** Opening SELECTED PASSAGE block **

Totally unnecessary November 29, 2008 16 out of 21 found this review helpful
Card keeps adding to the Ender series, but has no stories left to tell. This book fills in gaps between Ender's Game and Speaker for the Dead... but we already know what happened from those books. The actual detailed description of every event is dull, and the characters have no spark here.
Intent vs. Consequences! November 16, 2008 14 out of 17 found this review helpful
Ender is acknowledged as the victorious warrior against the notorious buggers threatening Earth in Orson Scott Card's momentous first novel, Ender's Game. Ender in Exile is the sequel to that first novel, revealing Ender's life-long quest to free himself of guilt in the death of Stilson, Bonzo and all the formics in the universe. But Ender clarifies this issue by stating he's not to blame for their deaths but he is responsible. Intent is not the issue but consequences are.
While Ender is attempting to reconcile his outer reputation as a savior of the earth with his killer, instinctual responses and consequences, the reader discovers the evolution of so many who touched his life and he theirs in some way during that questionable, short time span.
Colonies are being formed on all the former formic worlds and it is through the ansible email communications that we learn how Peter, Ender's brother, evolves into the Hegemon, a world leader who can wreak peace or devastating war on earth. What will he honor, knowing his own destructive, evil nature?
Hyrum Graff could retire as the engineer of the ultimately victory Ender won; instead, he has bigger plans as Minister of the Colonies now in the process of being rebuilt and shaped by humans traveling in and out of stasis to their destinies as the creators of a different world than strife-ridden Earth. Who is smarter about that process, the court-martialed, shamed Graff or Ender and what is the destiny of those affected by these plans?
Ender's sister, Val, is the single-minded relative and person who has Ender's best interests in mind and agrees to sacrifice her relationships with Peter and her parents to be a guiding force to heal Ender of the crushing burden he carries for past actions and as the first Governor of the planet, Shakespeare. How will Val reconcile her sacrifice and Ender's resistance to her advice? Are they really opponents or is there more behind their genius plans and conversations?

** Closing SELECTED PASSAGE block **
** Opening RECORD EXCERPTS block **

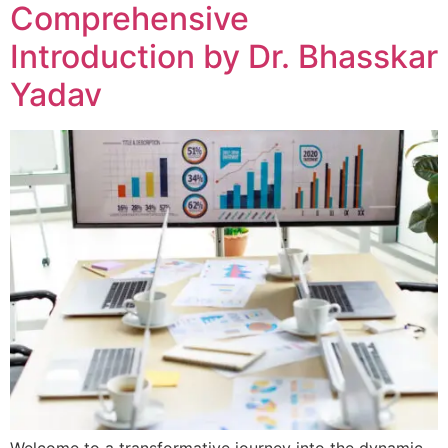
Comprehensive
Introduction by Dr. Bhasskar
Yadav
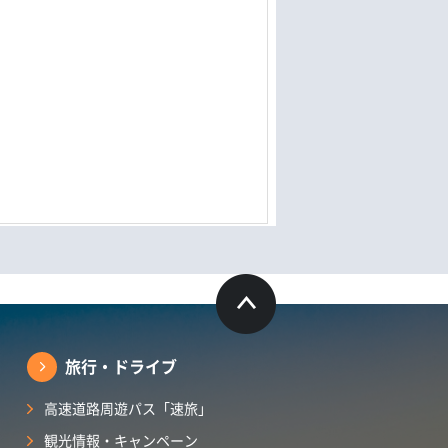
旅行・ドライブ
高速道路周遊パス「速旅」
観光情報・キャンペーン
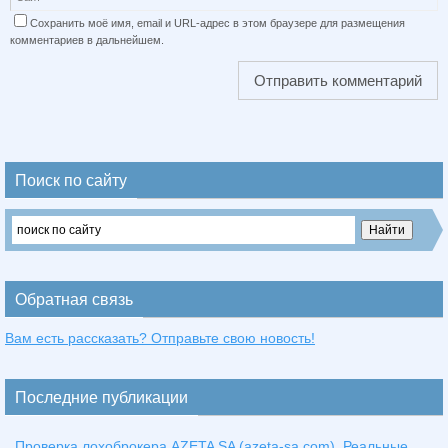
Сохранить моё имя, email и URL-адрес в этом браузере для размещения
комментариев в дальнейшем.
Поиск по сайту
Обратная связь
Вам есть рассказать? Отправьте свою новость!
Последние публикации
Проверка лохоброкера AZETA SA (azeta-sa.com). Реальные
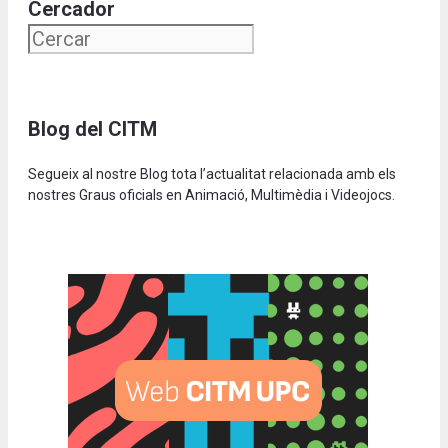
Cercador
Blog del CITM
Segueix al nostre Blog tota l’actualitat relacionada amb els
nostres Graus oficials en Animació, Multimèdia i Videojocs.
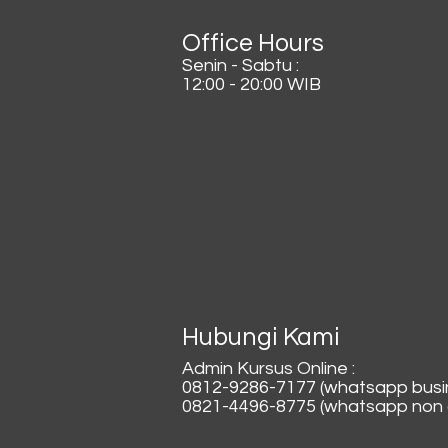
Office Hours
Senin - Sabtu :
12:00 - 20:00 WIB
Hubungi Kami
Admin Kursus Online :
0812-9286-7177 (whatsapp busi
0821-4496-8775 (whatsapp non a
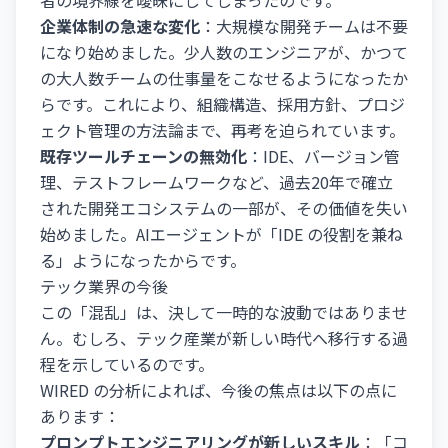
者の境界線を曖昧にしてしまったのです。
企業体制の急速な変化
：大規模な開発チームは不要
になり始めました。少人数のエンジニアが、かつて
の大人数チームの仕事量をこなせるようになったか
らです。これにより、組織構造、採用方針、プロジ
ェクト管理の方法論まで、再考を迫られています。
既存ツールチェーンの無効化
：IDE、バージョン管
理、テストフレームワークなど、過去20年で確立
された開発エコシステムの一部が、その価値を失い
始めました。AIエージェントが「IDE の役割を兼ね
る」ようになったからです。
テック業界の今後
この「混乱」は、決して一時的な波動ではありませ
ん。むしろ、テック産業が新しい時代へ移行する過
程を示しているのです。
WIRED の分析によれば、今後の焦点は以下の点に
あります：
プロンプトエンジニアリングが新しいスキル
：「コ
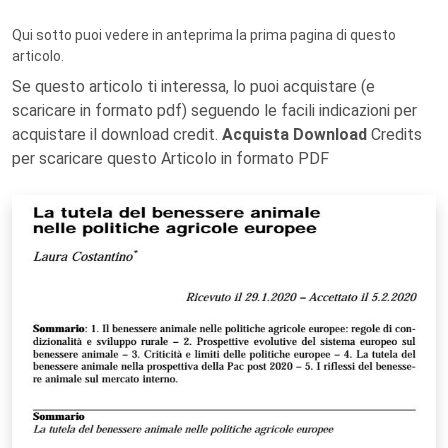
Qui sotto puoi vedere in anteprima la prima pagina di questo
articolo.
Se questo articolo ti interessa, lo puoi acquistare (e
scaricare in formato pdf) seguendo le facili indicazioni per
acquistare il download credit.
Acquista Download
Credits
per scaricare questo Articolo in formato PDF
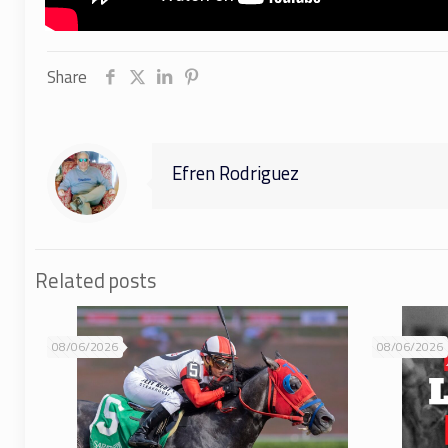
Share
Efren Rodriguez
Related posts
08/06/2026
08/06/2026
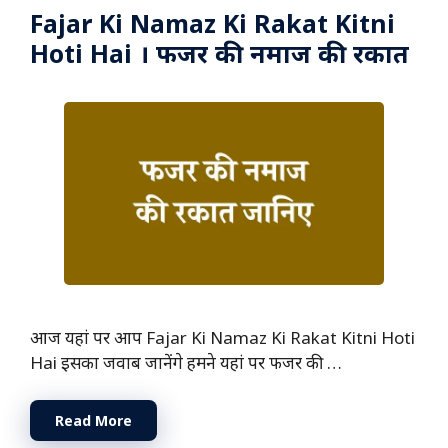
Fajar Ki Namaz Ki Rakat Kitni
Hoti Hai । फजर की नमाज की रकात
आज यहां पर आप Fajar Ki Namaz Ki Rakat Kitni Hoti
Hai इसका जवाब जानेंगे हमने यहां पर फजर की …
Read More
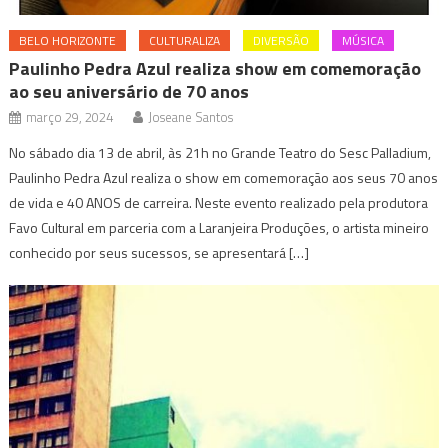
BELO HORIZONTE
CULTURALIZA
DIVERSÃO
MÚSICA
Paulinho Pedra Azul realiza show em comemoração
ao seu aniversário de 70 anos
março 29, 2024
Joseane Santos
No sábado dia 13 de abril, às 21h no Grande Teatro do Sesc Palladium,
Paulinho Pedra Azul realiza o show em comemoração aos seus 70 anos
de vida e 40 ANOS de carreira. Neste evento realizado pela produtora
Favo Cultural em parceria com a Laranjeira Produções, o artista mineiro
conhecido por seus sucessos, se apresentará […]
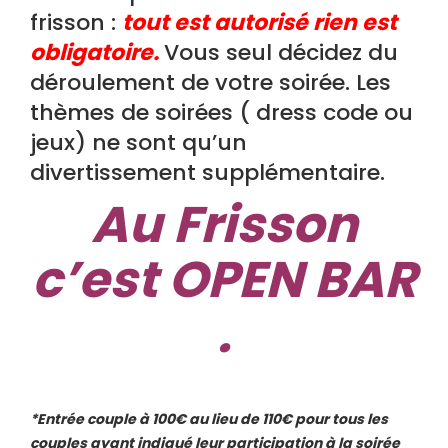
frisson :
tout est autorisé rien est
obligatoire.
Vous seul décidez du
déroulement de votre soirée. Les
thèmes de soirées ( dress code ou
jeux) ne sont qu’un
divertissement supplémentaire.
Au Frisson
c’est OPEN BAR
.
*Entrée couple à 100€ au lieu de 110€ pour tous les
couples ayant indiqué leur participation à la soirée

** Closing RECORD EXCERPTS block **

WHAT YOU WILL DO:
a – Print the passage of the book reviews from "Totally unnecessary November" up to and including "no spark here.".
b – According to the book reviews, which planet does Ender serve as the first Governor of?
c – Go on with the book reviews from where they stop.

RESULTS:
a –
Totally unnecessary November 29, 2008 16 out of 21 found this review helpful
Card keeps adding to the Ender series, but has no stories left to tell. This book fills in gaps between Ender's Game and Speaker for the Dead... but we already know what happened from those books. The actual detailed description of every event is dull, and the characters have no spark here.

b – Shakespeare

c –
What about other members of Ender's "jeesh" or battle squads, those with him and those banished before and after the final war with the Hive Queen? While he might be worshipped by many of the world, what of Bean's descendant, Achilles, who carries a twisted story of the past and is determined to wreak punishment on the one who hold's the world's highest regard? This and so much more fills Ender in Exile with a story that covers the gap between the end of the war and the Speaker for the Dead story in Orson Scott Card's brilliant science fiction series.
A brief afterworld expresses not only thanks to the countless individuals who supported and assisted Card in this huge endeavor but also offers a singular message to those to whom this story is really directed, a significant, needed and moving tribute indeed.
Ender in Exile can be read as a stand-alone novel, with enough repetition for a new reader to understand what preceded this novel. It's also an excellent prequel to Speaker for the Dead which took a huge leap beyond the past bugger war. That Orson Scott Card manages to fill this gap and at the same time create a new story within a grand series speaks of his superb skills as a writer with enough imagination and creativity to shape stories within stories, changing, maturing character perspectives and worlds interweaving present, past and future science fiction to thrill both faithful and newly found readers of every persuasion.